LeBron dan Perbandingan Awal Karier
LeBron James memasuki NBA sebagai pemain berusia 18 tahun dan segera menunjukkan kemampuannya dengan mencetak rata-rata 20,9 poin, 5,5 rebound, 5,9 assist, dan 1,6 steal dalam musim pertamanya. Dia bergabung dengan Michael Jordan dan Oscar Robertson sebagai satu-satunya rookie yang mampu melakukan hal tersebut.
Sementara itu, Kobe Bryant masih belum banyak bermain pada tahun 1996, terutama setelah mengalami cedera. Meskipun Kobe mulai mendapatkan menit bermain yang lebih banyak di tahun keduanya, penampilan di playoff 1998 melawan Utah menunjukkan bahwa dia belum siap sepenuhnya.

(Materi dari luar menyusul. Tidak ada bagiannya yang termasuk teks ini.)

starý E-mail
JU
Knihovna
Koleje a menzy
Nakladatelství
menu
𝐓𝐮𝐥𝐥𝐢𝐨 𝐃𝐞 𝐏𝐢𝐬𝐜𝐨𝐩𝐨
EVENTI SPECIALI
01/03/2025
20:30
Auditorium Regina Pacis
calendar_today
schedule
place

Bukan Pertanyaan ‘Siapa Lebih Baik’
Perbincangan mengenai LeBron dan Kobe selalu mengundang kontroversi, apalagi jika datang dari sosok seperti O’Neal. Penting untuk memahami konteksnya; O’Neal ditanya untuk mengambil peran layaknya general manager, yang membuatnya memilih pemain yang lebih aman dan menarik bagi penggemar sejak awal, yaitu LeBron.
Namun, hal ini tidak berarti bahwa James lebih baik dari Kobe secara keseluruhan. Kobe memiliki lebih banyak gelar juara dan sudah diakui sebagai pemain ofensif ulung di usia 23 tahun. Banyak yang berpendapat bahwa Kobe juga unggul dalam hal pertahanan.
Kali ini, O’Neal lebih menilai calon pemain dibandingkan perjalanan karier mereka. Meskipun LeBron mungkin lebih cepat mencapai kesuksesan, Kobe pada akhirnya memiliki kisah yang lebih kompleks ketika memulai kariernya. Perbandingan mereka memerlukan diskusi lebih mendalam dari sekadar proyeksi saat draft.
Dalam konteks ini, O’Neal memberikan wawasan berharga tentang dinamika di antara dua legenda NBA, menyoroti bahwa setiap pemain memiliki perjalanan dan tantangan yang berbeda dalam meraih kesuksesan di liga terbesar dunia.